Task to carry out ::
Search the listing below for the line containing "84.75 105.075 180))". From there through the line containing "(at 112.499999 125.774999))", transcribe every line exactly, both ends included.

• • • • •

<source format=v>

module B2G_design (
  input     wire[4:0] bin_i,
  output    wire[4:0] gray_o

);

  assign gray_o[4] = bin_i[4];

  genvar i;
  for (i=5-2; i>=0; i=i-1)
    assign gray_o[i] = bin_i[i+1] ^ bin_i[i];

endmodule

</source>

• • • • •

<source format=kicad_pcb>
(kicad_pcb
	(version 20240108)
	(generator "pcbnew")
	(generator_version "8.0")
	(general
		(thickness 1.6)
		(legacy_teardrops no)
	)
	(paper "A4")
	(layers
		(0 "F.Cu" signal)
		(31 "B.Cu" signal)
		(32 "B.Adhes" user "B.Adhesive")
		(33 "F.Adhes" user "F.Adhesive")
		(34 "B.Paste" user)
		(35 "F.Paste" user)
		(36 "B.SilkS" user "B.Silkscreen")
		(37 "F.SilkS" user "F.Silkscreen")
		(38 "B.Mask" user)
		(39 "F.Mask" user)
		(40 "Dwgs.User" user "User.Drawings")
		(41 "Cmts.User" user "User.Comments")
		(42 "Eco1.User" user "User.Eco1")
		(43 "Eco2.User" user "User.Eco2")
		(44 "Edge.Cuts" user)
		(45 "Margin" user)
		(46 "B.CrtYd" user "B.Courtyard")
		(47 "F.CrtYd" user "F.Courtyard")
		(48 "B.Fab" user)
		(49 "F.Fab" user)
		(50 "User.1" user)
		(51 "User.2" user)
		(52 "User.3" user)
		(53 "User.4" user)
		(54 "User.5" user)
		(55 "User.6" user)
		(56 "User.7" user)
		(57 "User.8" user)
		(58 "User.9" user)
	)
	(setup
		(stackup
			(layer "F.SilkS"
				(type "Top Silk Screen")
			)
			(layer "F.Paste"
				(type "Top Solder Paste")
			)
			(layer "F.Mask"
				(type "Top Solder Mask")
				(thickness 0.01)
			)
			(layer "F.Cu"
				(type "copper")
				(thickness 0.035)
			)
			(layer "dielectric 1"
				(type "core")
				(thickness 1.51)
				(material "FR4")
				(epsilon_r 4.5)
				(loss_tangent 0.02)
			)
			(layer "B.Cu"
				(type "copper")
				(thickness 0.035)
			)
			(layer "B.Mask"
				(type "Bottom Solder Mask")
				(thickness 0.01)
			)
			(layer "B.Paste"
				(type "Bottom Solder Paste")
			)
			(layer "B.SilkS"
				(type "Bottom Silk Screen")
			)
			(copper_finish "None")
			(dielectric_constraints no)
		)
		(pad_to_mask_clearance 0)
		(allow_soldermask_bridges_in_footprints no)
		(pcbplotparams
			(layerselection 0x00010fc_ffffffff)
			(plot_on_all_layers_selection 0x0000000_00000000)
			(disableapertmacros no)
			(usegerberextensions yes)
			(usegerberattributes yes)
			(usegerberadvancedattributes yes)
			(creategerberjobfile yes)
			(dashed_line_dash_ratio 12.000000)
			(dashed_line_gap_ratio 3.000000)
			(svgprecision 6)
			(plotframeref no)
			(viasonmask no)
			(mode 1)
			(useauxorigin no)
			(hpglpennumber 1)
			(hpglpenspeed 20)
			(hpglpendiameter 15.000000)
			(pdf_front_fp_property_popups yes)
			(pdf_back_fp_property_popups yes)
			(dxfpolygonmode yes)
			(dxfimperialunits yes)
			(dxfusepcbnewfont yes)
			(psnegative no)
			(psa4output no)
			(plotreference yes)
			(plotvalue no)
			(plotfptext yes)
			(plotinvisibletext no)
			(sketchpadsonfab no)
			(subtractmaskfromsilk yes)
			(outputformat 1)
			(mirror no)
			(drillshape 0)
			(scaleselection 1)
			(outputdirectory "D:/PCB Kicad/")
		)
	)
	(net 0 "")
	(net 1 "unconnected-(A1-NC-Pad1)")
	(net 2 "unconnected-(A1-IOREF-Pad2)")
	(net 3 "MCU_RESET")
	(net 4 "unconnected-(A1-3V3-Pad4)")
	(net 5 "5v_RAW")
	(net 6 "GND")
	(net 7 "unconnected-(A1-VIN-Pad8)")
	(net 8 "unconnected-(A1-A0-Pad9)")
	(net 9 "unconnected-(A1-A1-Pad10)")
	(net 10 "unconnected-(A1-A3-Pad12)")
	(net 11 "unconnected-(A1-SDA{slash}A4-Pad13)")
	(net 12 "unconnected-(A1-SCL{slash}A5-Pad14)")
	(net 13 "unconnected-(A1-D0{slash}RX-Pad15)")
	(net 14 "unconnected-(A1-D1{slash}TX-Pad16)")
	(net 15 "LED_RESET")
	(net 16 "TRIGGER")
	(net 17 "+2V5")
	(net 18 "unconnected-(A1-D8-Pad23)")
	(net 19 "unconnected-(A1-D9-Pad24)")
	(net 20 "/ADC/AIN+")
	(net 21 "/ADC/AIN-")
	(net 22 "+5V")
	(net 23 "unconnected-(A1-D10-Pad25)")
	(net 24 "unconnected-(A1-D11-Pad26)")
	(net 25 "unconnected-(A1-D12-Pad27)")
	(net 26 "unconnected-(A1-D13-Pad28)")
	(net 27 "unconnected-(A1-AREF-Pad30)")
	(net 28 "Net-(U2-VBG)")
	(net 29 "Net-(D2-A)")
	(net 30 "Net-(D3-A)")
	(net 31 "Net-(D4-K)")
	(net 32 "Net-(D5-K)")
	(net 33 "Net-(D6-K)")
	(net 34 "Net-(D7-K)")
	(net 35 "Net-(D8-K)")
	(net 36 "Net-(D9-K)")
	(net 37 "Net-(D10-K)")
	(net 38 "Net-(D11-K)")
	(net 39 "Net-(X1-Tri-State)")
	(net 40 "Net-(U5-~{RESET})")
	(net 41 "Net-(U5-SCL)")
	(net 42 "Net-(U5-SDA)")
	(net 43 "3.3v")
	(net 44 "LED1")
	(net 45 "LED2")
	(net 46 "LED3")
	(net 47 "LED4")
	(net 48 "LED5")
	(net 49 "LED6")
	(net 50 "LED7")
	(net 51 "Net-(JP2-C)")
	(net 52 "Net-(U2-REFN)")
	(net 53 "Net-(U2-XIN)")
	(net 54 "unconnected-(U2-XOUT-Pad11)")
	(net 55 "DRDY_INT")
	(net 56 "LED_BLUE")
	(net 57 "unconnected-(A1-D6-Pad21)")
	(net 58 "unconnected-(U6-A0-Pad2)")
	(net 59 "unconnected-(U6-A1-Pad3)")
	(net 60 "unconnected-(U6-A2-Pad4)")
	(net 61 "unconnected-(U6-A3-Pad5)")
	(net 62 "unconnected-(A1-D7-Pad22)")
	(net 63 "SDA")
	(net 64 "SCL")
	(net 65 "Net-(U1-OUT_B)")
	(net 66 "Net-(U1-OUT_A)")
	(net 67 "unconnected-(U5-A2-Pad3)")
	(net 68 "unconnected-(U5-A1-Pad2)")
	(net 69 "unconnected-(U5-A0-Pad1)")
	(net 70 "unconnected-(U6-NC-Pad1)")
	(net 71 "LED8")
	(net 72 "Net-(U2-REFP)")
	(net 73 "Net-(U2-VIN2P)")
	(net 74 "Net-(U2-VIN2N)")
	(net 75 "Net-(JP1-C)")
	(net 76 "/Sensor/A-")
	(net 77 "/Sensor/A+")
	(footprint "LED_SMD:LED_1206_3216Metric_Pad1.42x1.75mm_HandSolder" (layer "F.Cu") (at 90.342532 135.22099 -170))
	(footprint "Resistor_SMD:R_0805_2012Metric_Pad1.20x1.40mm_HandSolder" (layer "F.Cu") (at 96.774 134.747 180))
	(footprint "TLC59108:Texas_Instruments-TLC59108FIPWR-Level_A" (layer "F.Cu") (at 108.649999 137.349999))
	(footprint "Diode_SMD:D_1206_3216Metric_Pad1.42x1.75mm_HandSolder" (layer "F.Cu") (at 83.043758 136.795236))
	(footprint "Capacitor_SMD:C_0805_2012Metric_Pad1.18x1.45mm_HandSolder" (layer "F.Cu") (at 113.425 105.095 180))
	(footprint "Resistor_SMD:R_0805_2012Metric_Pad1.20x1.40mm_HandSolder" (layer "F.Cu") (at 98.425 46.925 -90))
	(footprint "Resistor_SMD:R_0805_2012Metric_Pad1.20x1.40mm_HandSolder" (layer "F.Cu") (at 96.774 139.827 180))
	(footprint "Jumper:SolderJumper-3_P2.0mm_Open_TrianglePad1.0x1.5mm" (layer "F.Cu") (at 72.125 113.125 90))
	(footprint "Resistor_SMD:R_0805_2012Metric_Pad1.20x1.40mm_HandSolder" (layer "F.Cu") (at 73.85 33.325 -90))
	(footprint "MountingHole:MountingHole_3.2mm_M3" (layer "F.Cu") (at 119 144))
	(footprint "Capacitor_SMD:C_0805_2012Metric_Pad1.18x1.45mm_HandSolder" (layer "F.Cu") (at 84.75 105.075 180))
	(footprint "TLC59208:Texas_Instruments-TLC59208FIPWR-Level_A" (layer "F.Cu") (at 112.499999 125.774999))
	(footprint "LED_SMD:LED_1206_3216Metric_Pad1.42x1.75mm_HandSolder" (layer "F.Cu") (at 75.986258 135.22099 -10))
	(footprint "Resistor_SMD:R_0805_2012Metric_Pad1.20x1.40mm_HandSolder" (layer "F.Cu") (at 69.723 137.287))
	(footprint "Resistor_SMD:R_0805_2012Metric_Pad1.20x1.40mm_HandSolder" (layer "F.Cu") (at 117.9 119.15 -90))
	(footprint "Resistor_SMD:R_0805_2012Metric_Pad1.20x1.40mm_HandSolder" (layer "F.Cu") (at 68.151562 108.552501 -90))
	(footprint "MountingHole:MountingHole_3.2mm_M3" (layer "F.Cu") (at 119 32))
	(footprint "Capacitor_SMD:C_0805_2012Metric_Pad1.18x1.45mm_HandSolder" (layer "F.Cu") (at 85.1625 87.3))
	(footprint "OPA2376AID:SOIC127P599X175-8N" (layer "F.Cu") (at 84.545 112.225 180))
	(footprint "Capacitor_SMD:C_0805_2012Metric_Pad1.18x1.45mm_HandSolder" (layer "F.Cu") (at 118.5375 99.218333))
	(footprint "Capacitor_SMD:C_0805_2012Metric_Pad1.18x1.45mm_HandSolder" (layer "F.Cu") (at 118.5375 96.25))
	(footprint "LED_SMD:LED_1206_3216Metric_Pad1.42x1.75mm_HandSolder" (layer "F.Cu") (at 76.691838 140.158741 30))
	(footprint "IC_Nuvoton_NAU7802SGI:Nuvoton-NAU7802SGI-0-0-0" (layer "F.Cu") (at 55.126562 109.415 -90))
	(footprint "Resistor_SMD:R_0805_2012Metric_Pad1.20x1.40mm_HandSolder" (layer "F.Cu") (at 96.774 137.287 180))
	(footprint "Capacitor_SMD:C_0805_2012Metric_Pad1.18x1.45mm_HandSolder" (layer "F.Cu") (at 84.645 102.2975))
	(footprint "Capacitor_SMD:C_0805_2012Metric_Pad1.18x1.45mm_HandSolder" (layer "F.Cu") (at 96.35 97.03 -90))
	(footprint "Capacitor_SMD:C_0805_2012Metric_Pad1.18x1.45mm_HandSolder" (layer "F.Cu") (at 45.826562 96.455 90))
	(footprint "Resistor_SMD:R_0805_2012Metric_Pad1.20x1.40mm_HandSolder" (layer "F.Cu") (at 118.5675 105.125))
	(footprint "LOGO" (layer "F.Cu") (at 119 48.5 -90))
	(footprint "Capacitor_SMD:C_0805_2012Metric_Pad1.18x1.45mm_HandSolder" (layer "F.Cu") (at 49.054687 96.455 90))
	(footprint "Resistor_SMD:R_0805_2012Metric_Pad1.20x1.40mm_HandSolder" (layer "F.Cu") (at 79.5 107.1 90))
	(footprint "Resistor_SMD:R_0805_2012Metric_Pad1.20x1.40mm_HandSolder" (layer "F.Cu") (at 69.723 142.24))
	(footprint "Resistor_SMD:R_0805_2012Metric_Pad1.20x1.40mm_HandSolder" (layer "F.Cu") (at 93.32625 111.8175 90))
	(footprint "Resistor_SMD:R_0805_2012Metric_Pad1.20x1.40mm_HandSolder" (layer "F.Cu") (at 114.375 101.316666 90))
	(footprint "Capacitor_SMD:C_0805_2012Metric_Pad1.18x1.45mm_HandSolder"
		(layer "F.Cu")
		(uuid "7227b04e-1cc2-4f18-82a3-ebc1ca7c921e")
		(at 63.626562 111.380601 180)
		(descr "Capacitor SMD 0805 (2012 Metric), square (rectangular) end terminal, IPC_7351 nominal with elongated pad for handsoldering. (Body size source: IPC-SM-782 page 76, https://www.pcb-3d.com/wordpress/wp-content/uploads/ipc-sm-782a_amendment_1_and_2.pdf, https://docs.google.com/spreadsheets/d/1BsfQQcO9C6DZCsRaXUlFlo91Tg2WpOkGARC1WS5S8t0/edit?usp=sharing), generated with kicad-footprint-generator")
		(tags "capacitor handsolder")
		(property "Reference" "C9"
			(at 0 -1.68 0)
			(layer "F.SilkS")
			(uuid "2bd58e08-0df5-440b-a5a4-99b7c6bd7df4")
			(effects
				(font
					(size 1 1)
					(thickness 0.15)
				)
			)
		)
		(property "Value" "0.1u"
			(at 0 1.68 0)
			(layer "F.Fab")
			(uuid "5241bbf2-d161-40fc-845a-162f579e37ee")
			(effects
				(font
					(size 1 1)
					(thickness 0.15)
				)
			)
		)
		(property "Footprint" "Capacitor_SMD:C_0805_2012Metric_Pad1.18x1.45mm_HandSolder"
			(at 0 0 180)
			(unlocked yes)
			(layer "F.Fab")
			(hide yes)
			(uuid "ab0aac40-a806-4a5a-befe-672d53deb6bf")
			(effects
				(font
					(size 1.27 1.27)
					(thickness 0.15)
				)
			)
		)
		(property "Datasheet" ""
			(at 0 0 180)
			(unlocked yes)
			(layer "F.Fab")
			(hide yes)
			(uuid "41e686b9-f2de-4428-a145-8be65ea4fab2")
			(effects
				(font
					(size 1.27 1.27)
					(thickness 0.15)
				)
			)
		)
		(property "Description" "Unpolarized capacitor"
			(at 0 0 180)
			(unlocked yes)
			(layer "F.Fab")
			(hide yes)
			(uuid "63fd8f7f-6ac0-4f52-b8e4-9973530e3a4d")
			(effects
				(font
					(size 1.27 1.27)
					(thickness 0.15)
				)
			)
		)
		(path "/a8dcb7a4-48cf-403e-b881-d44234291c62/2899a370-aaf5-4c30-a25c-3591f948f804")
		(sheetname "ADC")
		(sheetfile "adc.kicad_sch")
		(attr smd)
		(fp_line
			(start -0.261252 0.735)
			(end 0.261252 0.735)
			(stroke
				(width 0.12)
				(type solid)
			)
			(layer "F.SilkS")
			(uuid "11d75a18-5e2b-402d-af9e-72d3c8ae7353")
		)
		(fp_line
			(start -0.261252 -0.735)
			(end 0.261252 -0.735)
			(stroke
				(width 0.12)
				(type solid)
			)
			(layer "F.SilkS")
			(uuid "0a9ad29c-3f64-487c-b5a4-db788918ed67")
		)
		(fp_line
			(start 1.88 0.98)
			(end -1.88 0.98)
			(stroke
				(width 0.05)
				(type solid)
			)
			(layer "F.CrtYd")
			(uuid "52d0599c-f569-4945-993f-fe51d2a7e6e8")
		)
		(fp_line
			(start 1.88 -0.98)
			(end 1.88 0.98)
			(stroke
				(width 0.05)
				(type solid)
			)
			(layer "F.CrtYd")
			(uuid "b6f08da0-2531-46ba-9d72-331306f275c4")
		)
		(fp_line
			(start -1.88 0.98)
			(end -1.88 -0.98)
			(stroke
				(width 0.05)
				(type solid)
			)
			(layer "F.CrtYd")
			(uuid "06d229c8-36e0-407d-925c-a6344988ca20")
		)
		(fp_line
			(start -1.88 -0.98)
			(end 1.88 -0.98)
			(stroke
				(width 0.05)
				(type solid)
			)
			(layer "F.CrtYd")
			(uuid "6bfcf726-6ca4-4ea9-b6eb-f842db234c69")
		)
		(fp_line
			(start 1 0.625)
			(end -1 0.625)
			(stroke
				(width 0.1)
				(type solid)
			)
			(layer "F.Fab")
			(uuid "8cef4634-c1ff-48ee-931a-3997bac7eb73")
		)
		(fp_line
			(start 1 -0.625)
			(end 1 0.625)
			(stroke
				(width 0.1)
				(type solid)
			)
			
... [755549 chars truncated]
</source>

• • • • •

Response to this exercise ::
	(footprint "Capacitor_SMD:C_0805_2012Metric_Pad1.18x1.45mm_HandSolder" (layer "F.Cu") (at 84.75 105.075 180))
	(footprint "TLC59208:Texas_Instruments-TLC59208FIPWR-Level_A" (layer "F.Cu") (at 112.499999 125.774999))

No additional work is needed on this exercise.